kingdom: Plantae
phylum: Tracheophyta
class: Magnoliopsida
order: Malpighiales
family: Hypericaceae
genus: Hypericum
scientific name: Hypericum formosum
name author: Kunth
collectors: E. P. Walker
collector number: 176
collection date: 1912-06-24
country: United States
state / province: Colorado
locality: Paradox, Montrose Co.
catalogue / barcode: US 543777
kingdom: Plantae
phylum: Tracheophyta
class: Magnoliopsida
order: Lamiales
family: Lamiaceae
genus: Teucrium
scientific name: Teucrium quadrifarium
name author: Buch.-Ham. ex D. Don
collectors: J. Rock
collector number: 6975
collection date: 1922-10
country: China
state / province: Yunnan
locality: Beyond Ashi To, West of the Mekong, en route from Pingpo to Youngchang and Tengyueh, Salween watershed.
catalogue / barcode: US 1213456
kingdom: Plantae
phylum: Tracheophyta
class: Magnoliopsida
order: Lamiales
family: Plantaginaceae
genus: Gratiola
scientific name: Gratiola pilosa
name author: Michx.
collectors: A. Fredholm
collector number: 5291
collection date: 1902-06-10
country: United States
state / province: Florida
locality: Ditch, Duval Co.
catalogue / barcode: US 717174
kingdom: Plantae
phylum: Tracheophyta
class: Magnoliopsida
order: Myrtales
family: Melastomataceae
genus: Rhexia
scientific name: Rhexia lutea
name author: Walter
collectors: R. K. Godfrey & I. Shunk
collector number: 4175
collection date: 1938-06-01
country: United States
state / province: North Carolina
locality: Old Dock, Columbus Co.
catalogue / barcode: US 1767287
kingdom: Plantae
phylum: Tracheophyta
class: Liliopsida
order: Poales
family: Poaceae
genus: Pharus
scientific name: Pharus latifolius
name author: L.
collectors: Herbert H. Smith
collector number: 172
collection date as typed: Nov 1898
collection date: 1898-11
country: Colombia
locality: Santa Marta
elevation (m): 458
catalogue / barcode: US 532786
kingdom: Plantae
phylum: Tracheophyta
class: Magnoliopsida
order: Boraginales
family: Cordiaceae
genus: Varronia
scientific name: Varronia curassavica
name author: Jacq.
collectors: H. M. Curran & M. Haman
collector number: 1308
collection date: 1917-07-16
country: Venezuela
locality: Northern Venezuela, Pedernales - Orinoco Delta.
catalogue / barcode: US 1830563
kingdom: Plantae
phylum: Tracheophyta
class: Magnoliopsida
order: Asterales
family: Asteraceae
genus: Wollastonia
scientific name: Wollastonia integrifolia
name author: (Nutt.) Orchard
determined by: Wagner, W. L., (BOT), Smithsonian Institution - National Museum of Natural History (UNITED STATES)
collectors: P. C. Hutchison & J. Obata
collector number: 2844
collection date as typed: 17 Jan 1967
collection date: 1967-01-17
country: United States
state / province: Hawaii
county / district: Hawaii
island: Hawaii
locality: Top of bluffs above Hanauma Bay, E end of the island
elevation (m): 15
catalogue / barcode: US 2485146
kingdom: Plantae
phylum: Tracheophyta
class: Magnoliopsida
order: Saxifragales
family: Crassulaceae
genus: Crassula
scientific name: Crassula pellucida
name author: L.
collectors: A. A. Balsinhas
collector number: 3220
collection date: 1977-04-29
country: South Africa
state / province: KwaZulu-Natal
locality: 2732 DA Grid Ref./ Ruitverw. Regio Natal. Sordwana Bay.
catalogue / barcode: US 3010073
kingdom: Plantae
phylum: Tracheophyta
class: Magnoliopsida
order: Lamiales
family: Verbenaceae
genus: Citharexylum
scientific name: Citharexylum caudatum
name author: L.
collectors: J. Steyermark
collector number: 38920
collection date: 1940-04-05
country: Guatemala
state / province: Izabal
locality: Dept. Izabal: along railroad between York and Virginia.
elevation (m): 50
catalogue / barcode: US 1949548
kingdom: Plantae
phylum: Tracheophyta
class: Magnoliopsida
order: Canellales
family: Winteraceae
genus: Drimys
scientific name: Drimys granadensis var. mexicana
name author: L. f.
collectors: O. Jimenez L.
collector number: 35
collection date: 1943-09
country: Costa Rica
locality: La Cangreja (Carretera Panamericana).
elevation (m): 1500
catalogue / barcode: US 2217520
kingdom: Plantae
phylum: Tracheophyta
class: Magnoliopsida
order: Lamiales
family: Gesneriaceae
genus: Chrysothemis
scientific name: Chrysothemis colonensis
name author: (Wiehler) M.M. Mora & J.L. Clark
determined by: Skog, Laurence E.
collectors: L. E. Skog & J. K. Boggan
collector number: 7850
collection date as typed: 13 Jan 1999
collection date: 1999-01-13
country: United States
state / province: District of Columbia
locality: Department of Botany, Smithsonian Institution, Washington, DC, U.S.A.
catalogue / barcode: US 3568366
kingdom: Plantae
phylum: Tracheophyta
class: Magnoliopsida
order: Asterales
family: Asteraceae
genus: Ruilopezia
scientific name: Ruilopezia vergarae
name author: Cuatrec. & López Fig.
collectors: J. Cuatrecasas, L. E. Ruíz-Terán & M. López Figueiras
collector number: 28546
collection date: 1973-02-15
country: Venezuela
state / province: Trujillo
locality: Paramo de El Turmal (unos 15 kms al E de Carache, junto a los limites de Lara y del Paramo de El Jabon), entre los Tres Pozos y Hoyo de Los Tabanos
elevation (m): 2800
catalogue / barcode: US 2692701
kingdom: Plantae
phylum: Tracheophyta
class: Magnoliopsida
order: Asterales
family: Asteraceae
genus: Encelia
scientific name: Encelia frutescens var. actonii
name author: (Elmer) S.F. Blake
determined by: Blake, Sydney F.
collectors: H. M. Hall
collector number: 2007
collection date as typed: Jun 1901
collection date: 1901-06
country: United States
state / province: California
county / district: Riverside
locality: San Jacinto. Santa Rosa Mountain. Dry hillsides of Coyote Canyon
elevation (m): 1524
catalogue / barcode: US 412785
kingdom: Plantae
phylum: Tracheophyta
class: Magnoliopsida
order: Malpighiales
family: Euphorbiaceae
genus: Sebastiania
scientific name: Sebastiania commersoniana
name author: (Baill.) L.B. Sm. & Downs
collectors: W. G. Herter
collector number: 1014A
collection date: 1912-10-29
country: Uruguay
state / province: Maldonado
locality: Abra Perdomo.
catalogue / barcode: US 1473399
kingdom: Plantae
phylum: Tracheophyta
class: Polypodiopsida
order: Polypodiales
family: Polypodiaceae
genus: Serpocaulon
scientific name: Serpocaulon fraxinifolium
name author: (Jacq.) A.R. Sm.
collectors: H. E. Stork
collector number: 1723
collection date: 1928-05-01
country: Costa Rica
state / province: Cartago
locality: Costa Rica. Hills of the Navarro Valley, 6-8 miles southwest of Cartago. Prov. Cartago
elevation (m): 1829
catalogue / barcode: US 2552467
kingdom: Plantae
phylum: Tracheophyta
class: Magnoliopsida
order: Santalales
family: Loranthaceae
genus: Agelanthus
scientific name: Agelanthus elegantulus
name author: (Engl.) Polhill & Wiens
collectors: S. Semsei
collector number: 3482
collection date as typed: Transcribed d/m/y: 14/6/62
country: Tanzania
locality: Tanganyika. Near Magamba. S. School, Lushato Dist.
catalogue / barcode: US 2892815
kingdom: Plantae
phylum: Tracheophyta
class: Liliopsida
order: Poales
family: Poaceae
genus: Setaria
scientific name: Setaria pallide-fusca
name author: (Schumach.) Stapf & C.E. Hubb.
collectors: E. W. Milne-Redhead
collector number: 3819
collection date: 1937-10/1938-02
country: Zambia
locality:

**Task requirements:**
Rewrite all of the rows above as a Markdown table with two columns, "No." for the running number and "Text" for the line itself, and omit any blank lines.

**Exercise solution:**
| No. | Text |
|---|---|
| 1 | kingdom: Plantae |
| 2 | phylum: Tracheophyta |
| 3 | class: Magnoliopsida |
| 4 | order: Malpighiales |
| 5 | family: Hypericaceae |
| 6 | genus: Hypericum |
| 7 | scientific name: Hypericum formosum |
| 8 | name author: Kunth |
| 9 | collectors: E. P. Walker |
| 10 | collector number: 176 |
| 11 | collection date: 1912-06-24 |
| 12 | country: United States |
| 13 | state / province: Colorado |
| 14 | locality: Paradox, Montrose Co. |
| 15 | catalogue / barcode: US 543777 |
| 16 | kingdom: Plantae |
| 17 | phylum: Tracheophyta |
| 18 | class: Magnoliopsida |
| 19 | order: Lamiales |
| 20 | family: Lamiaceae |
| 21 | genus: Teucrium |
| 22 | scientific name: Teucrium quadrifarium |
| 23 | name author: Buch.-Ham. ex D. Don |
| 24 | collectors: J. Rock |
| 25 | collector number: 6975 |
| 26 | collection date: 1922-10 |
| 27 | country: China |
| 28 | state / province: Yunnan |
| 29 | locality: Beyond Ashi To, West of the Mekong, en route from Pingpo to Youngchang and Tengyueh, Salween watershed. |
| 30 | catalogue / barcode: US 1213456 |
| 31 | kingdom: Plantae |
| 32 | phylum: Tracheophyta |
| 33 | class: Magnoliopsida |
| 34 | order: Lamiales |
| 35 | family: Plantaginaceae |
| 36 | genus: Gratiola |
| 37 | scientific name: Gratiola pilosa |
| 38 | name author: Michx. |
| 39 | collectors: A. Fredholm |
| 40 | collector number: 5291 |
| 41 | collection date: 1902-06-10 |
| 42 | country: United States |
| 43 | state / province: Florida |
| 44 | locality: Ditch, Duval Co. |
| 45 | catalogue / barcode: US 717174 |
| 46 | kingdom: Plantae |
| 47 | phylum: Tracheophyta |
| 48 | class: Magnoliopsida |
| 49 | order: Myrtales |
| 50 | family: Melastomataceae |
| 51 | genus: Rhexia |
| 52 | scientific name: Rhexia lutea |
| 53 | name author: Walter |
| 54 | collectors: R. K. Godfrey & I. Shunk |
| 55 | collector number: 4175 |
| 56 | collection date: 1938-06-01 |
| 57 | country: United States |
| 58 | state / province: North Carolina |
| 59 | locality: Old Dock, Columbus Co. |
| 60 | catalogue / barcode: US 1767287 |
| 61 | kingdom: Plantae |
| 62 | phylum: Tracheophyta |
| 63 | class: Liliopsida |
| 64 | order: Poales |
| 65 | family: Poaceae |
| 66 | genus: Pharus |
| 67 | scientific name: Pharus latifolius |
| 68 | name author: L. |
| 69 | collectors: Herbert H. Smith |
| 70 | collector number: 172 |
| 71 | collection date as typed: Nov 1898 |
| 72 | collection date: 1898-11 |
| 73 | country: Colombia |
| 74 | locality: Santa Marta |
| 75 | elevation (m): 458 |
| 76 | catalogue / barcode: US 532786 |
| 77 | kingdom: Plantae |
| 78 | phylum: Tracheophyta |
| 79 | class: Magnoliopsida |
| 80 | order: Boraginales |
| 81 | family: Cordiaceae |
| 82 | genus: Varronia |
| 83 | scientific name: Varronia curassavica |
| 84 | name author: Jacq. |
| 85 | collectors: H. M. Curran & M. Haman |
| 86 | collector number: 1308 |
| 87 | collection date: 1917-07-16 |
| 88 | country: Venezuela |
| 89 | locality: Northern Venezuela, Pedernales - Orinoco Delta. |
| 90 | catalogue / barcode: US 1830563 |
| 91 | kingdom: Plantae |
| 92 | phylum: Tracheophyta |
| 93 | class: Magnoliopsida |
| 94 | order: Asterales |
| 95 | family: Asteraceae |
| 96 | genus: Wollastonia |
| 97 | scientific name: Wollastonia integrifolia |
| 98 | name author: (Nutt.) Orchard |
| 99 | determined by: Wagner, W. L., (BOT), Smithsonian Institution - National Museum of Natural History (UNITED STATES) |
| 100 | collectors: P. C. Hutchison & J. Obata |
| 101 | collector number: 2844 |
| 102 | collection date as typed: 17 Jan 1967 |
| 103 | collection date: 1967-01-17 |
| 104 | country: United States |
| 105 | state / province: Hawaii |
| 106 | county / district: Hawaii |
| 107 | island: Hawaii |
| 108 | locality: Top of bluffs above Hanauma Bay, E end of the island |
| 109 | elevation (m): 15 |
| 110 | catalogue / barcode: US 2485146 |
| 111 | kingdom: Plantae |
| 112 | phylum: Tracheophyta |
| 113 | class: Magnoliopsida |
| 114 | order: Saxifragales |
| 115 | family: Crassulaceae |
| 116 | genus: Crassula |
| 117 | scientific name: Crassula pellucida |
| 118 | name author: L. |
| 119 | collectors: A. A. Balsinhas |
| 120 | collector number: 3220 |
| 121 | collection date: 1977-04-29 |
| 122 | country: South Africa |
| 123 | state / province: KwaZulu-Natal |
| 124 | locality: 2732 DA Grid Ref./ Ruitverw. Regio Natal. Sordwana Bay. |
| 125 | catalogue / barcode: US 3010073 |
| 126 | kingdom: Plantae |
| 127 | phylum: Tracheophyta |
| 128 | class: Magnoliopsida |
| 129 | order: Lamiales |
| 130 | family: Verbenaceae |
| 131 | genus: Citharexylum |
| 132 | scientific name: Citharexylum caudatum |
| 133 | name author: L. |
| 134 | collectors: J. Steyermark |
| 135 | collector number: 38920 |
| 136 | collection date: 1940-04-05 |
| 137 | country: Guatemala |
| 138 | state / province: Izabal |
| 139 | locality: Dept. Izabal: along railroad between York and Virginia. |
| 140 | elevation (m): 50 |
| 141 | catalogue / barcode: US 1949548 |
| 142 | kingdom: Plantae |
| 143 | phylum: Tracheophyta |
| 144 | class: Magnoliopsida |
| 145 | order: Canellales |
| 146 | family: Winteraceae |
| 147 | genus: Drimys |
| 148 | scientific name: Drimys granadensis var. mexicana |
| 149 | name author: L. f. |
| 150 | collectors: O. Jimenez L. |
| 151 | collector number: 35 |
| 152 | collection date: 1943-09 |
| 153 | country: Costa Rica |
| 154 | locality: La Cangreja (Carretera Panamericana). |
| 155 | elevation (m): 1500 |
| 156 | catalogue / barcode: US 2217520 |
| 157 | kingdom: Plantae |
| 158 | phylum: Tracheophyta |
| 159 | class: Magnoliopsida |
| 160 | order: Lamiales |
| 161 | family: Gesneriaceae |
| 162 | genus: Chrysothemis |
| 163 | scientific name: Chrysothemis colonensis |
| 164 | name author: (Wiehler) M.M. Mora & J.L. Clark |
| 165 | determined by: Skog, Laurence E. |
| 166 | collectors: L. E. Skog & J. K. Boggan |
| 167 | collector number: 7850 |
| 168 | collection date as typed: 13 Jan 1999 |
| 169 | collection date: 1999-01-13 |
| 170 | country: United States |
| 171 | state / province: District of Columbia |
| 172 | locality: Department of Botany, Smithsonian Institution, Washington, DC, U.S.A. |
| 173 | catalogue / barcode: US 3568366 |
| 174 | kingdom: Plantae |
| 175 | phylum: Tracheophyta |
| 176 | class: Magnoliopsida |
| 177 | order: Asterales |
| 178 | family: Asteraceae |
| 179 | genus: Ruilopezia |
| 180 | scientific name: Ruilopezia vergarae |
| 181 | name author: Cuatrec. & López Fig. |
| 182 | collectors: J. Cuatrecasas, L. E. Ruíz-Terán & M. López Figueiras |
| 183 | collector number: 28546 |
| 184 | collection date: 1973-02-15 |
| 185 | country: Venezuela |
| 186 | state / province: Trujillo |
| 187 | locality: Paramo de El Turmal (unos 15 kms al E de Carache, junto a los limites de Lara y del Paramo de El Jabon), entre los Tres Pozos y Hoyo de Los Tabanos |
| 188 | elevation (m): 2800 |
| 189 | catalogue / barcode: US 2692701 |
| 190 | kingdom: Plantae |
| 191 | phylum: Tracheophyta |
| 192 | class: Magnoliopsida |
| 193 | order: Asterales |
| 194 | family: Asteraceae |
| 195 | genus: Encelia |
| 196 | scientific name: Encelia frutescens var. actonii |
| 197 | name author: (Elmer) S.F. Blake |
| 198 | determined by: Blake, Sydney F. |
| 199 | collectors: H. M. Hall |
| 200 | collector number: 2007 |
| 201 | collection date as typed: Jun 1901 |
| 202 | collection date: 1901-06 |
| 203 | country: United States |
| 204 | state / province: California |
| 205 | county / district: Riverside |
| 206 | locality: San Jacinto. Santa Rosa Mountain. Dry hillsides of Coyote Canyon |
| 207 | elevation (m): 1524 |
| 208 | catalogue / barcode: US 412785 |
| 209 | kingdom: Plantae |
| 210 | phylum: Tracheophyta |
| 211 | class: Magnoliopsida |
| 212 | order: Malpighiales |
| 213 | family: Euphorbiaceae |
| 214 | genus: Sebastiania |
| 215 | scientific name: Sebastiania commersoniana |
| 216 | name author: (Baill.) L.B. Sm. & Downs |
| 217 | collectors: W. G. Herter |
| 218 | collector number: 1014A |
| 219 | collection date: 1912-10-29 |
| 220 | country: Uruguay |
| 221 | state / province: Maldonado |
| 222 | locality: Abra Perdomo. |
| 223 | catalogue / barcode: US 1473399 |
| 224 | kingdom: Plantae |
| 225 | phylum: Tracheophyta |
| 226 | class: Polypodiopsida |
| 227 | order: Polypodiales |
| 228 | family: Polypodiaceae |
| 229 | genus: Serpocaulon |
| 230 | scientific name: Serpocaulon fraxinifolium |
| 231 | name author: (Jacq.) A.R. Sm. |
| 232 | collectors: H. E. Stork |
| 233 | collector number: 1723 |
| 234 | collection date: 1928-05-01 |
| 235 | country: Costa Rica |
| 236 | state / province: Cartago |
| 237 | locality: Costa Rica. Hills of the Navarro Valley, 6-8 miles southwest of Cartago. Prov. Cartago |
| 238 | elevation (m): 1829 |
| 239 | catalogue / barcode: US 2552467 |
| 240 | kingdom: Plantae |
| 241 | phylum: Tracheophyta |
| 242 | class: Magnoliopsida |
| 243 | order: Santalales |
| 244 | family: Loranthaceae |
| 245 | genus: Agelanthus |
| 246 | scientific name: Agelanthus elegantulus |
| 247 | name author: (Engl.) Polhill & Wiens |
| 248 | collectors: S. Semsei |
| 249 | collector number: 3482 |
| 250 | collection date as typed: Transcribed d/m/y: 14/6/62 |
| 251 | country: Tanzania |
| 252 | locality: Tanganyika. Near Magamba. S. School, Lushato Dist. |
| 253 | catalogue / barcode: US 2892815 |
| 254 | kingdom: Plantae |
| 255 | phylum: Tracheophyta |
| 256 | class: Liliopsida |
| 257 | order: Poales |
| 258 | family: Poaceae |
| 259 | genus: Setaria |
| 260 | scientific name: Setaria pallide-fusca |
| 261 | name author: (Schumach.) Stapf & C.E. Hubb. |
| 262 | collectors: E. W. Milne-Redhead |
| 263 | collector number: 3819 |
| 264 | collection date: 1937-10/1938-02 |
| 265 | country: Zambia |
| 266 | locality: |